*TO DO*. Copy out each line below in which the string "lines" appears.

*EXTRACTED ENTRIES*.
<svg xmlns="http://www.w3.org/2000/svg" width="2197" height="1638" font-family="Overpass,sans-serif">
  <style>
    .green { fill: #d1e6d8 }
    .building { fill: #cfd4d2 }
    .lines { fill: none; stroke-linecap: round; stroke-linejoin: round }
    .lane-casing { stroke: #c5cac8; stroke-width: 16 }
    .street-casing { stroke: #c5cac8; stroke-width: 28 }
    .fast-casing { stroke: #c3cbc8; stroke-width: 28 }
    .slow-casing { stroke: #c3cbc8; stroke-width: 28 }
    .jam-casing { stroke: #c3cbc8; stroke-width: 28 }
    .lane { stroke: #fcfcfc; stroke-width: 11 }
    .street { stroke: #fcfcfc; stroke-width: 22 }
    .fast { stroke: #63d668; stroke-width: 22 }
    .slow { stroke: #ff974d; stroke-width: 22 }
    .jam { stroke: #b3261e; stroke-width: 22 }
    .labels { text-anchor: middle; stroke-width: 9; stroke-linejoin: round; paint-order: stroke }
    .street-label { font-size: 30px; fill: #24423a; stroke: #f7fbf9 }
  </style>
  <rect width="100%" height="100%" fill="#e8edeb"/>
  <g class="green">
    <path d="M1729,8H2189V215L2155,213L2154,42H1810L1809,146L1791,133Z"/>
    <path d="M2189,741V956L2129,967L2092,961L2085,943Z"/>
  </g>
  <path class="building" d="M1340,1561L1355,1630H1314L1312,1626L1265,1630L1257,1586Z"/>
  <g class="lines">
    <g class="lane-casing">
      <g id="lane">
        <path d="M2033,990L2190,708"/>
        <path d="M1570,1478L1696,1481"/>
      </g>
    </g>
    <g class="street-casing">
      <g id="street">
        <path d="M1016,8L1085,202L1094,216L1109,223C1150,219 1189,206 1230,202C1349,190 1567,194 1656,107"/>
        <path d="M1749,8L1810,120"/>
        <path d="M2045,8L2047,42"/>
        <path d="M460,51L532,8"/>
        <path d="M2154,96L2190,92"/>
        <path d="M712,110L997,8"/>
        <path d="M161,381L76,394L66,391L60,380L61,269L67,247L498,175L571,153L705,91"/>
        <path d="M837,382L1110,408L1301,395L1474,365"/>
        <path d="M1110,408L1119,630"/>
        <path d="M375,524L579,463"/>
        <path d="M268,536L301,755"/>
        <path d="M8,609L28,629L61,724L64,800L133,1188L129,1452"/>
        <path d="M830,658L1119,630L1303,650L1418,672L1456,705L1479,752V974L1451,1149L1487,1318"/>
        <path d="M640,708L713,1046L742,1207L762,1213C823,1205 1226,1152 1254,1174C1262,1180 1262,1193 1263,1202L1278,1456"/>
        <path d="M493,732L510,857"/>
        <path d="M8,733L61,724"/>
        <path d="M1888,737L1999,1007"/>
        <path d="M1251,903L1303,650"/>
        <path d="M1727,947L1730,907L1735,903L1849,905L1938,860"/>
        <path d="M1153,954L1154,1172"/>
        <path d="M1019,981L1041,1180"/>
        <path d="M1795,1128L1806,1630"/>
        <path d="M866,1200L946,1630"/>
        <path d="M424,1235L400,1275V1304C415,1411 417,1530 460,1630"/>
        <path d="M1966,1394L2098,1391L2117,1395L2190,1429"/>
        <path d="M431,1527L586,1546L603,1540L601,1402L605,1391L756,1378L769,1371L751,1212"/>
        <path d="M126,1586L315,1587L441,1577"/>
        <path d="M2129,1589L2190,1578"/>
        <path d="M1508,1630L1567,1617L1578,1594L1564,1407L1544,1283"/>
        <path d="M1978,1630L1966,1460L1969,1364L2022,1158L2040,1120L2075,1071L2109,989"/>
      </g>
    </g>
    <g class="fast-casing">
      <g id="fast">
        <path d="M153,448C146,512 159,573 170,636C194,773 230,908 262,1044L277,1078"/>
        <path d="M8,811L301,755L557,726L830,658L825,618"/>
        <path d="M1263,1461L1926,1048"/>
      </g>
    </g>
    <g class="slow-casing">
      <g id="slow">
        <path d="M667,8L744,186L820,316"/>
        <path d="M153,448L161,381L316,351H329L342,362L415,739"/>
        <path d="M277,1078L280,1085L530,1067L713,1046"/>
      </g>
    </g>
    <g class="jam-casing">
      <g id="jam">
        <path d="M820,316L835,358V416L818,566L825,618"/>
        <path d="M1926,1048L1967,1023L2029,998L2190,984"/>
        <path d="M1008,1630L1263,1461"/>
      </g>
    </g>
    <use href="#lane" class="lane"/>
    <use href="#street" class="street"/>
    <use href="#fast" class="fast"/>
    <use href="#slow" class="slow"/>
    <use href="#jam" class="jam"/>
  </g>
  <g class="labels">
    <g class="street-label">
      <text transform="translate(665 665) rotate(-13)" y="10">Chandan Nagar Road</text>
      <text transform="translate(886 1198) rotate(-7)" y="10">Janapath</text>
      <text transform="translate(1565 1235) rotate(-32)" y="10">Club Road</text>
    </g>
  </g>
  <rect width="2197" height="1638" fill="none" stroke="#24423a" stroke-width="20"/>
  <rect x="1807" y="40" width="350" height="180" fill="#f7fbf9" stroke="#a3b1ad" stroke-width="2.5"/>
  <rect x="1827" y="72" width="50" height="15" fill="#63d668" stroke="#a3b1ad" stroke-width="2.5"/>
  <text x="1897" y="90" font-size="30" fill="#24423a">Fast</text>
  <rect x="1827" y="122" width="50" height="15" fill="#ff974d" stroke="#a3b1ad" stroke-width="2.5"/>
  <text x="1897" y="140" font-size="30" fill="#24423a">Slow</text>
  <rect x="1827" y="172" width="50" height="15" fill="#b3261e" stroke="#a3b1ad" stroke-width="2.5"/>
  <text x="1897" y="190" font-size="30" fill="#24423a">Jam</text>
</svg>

*SOLUTION TO THIS EXERCISE*.
    .lines { fill: none; stroke-linecap: round; stroke-linejoin: round }
  <g class="lines">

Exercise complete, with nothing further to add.